Deeming race irrelevant in law does not make it so in life.

Justice Ketanji Brown Jackson

Among other things, the Barack Obama appointee blasted the majority’s perverse reliance on the landmark school desegregation case of Brown v. Board of Education. Roberts' opinion flatly recites, without full context, that the decision requires admitting students "on a racially nondiscriminatory basis." Forced to point out the obvious, Sotomayor reminded readers (and the majority, apparently) that Brown “was a race-conscious decision.” Given the country’s racist history, Brown “recognized the constitutional necessity of a racially integrated system of schools,” she wrote.

For that reason, Sotomayor called the court’s “recharacterization of Brown” not only a “revisionist history” but “an affront to the legendary life” of Justice Thurgood Marshall, the lawyer who led the Brown litigation. He later served on the Supreme Court as its first Black justice, where he promoted race-conscious admissions. Marshall, she wrote, unlike the majority, “was a champion of true equal opportunity, not rhetorical flourishes about colorblindness.”

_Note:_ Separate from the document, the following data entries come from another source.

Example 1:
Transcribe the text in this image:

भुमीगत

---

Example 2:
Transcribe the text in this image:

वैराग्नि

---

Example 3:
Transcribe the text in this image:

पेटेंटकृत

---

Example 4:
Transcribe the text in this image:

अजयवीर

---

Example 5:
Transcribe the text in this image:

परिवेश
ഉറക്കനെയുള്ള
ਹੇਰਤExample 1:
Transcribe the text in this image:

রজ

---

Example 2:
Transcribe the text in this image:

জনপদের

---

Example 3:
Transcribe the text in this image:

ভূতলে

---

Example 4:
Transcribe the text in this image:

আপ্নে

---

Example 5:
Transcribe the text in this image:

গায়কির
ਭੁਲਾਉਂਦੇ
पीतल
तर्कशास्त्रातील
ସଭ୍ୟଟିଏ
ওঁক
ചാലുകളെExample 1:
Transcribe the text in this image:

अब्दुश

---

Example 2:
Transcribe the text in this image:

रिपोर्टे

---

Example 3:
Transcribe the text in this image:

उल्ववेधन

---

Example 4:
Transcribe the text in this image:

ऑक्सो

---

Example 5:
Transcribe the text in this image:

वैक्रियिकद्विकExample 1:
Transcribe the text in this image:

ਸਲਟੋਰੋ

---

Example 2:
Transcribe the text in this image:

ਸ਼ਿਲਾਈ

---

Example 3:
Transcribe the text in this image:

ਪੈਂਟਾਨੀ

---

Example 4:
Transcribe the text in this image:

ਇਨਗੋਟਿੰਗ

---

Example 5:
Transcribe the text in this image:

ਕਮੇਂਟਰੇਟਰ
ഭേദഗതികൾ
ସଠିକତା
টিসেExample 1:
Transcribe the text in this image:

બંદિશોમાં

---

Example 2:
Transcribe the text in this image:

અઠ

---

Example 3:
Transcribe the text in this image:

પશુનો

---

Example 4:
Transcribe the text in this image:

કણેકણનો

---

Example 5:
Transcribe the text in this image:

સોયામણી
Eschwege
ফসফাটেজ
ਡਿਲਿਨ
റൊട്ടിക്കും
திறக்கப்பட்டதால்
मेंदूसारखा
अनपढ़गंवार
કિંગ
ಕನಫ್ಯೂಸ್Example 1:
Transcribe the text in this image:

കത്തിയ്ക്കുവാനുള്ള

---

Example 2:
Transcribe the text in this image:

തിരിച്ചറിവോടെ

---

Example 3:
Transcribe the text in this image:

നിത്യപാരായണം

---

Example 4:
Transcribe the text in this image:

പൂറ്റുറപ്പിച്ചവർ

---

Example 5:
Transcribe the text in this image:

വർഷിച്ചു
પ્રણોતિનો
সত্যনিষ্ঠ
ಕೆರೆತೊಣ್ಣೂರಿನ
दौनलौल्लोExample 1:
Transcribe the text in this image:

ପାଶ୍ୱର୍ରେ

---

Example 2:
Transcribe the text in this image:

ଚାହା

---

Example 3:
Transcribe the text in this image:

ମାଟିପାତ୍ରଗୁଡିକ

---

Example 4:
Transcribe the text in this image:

Jackson, too, picked apart the majority’s ignorant quest:

With let-them-eat-cake obliviousness, today, the majority pulls the ripcord and announces ‘colorblindness for all’ by legal fiat. But deeming race irrelevant in law does not make it so in life. ...

It is no small irony that the judgment the majority hands down today will forestall the end of race-based disparities in this country, making the colorblind world the majority wistfully touts much more difficult to accomplish.

The Joe Biden appointee closed her dissent by calling out another perverse part of Roberts’ ruling. That is, despite the majority’s claimed abhorrence of racial considerations, Roberts made clear in a footnote that Thursday’s revolutionary ruling doesn’t bind the nation’s military academies, which weren’t a party to the dispute. The chief justice noted in his opinion “the potentially distinct interests that military academies may present.”

Given Roberts' majority opinion, Jackson observed:

The Court has come to rest on the bottom-line conclusion that racial diversity in higher education is only worth potentially preserving insofar as it might be needed to prepare Black Americans and other underrepresented minorities for success in the bunker, not the boardroom (a particularly awkward place to land, in light of the history the majority opts to ignore).

She closed her devastating dissent by lamenting that unnecessarily imposing that result “is truly a tragedy for us all.”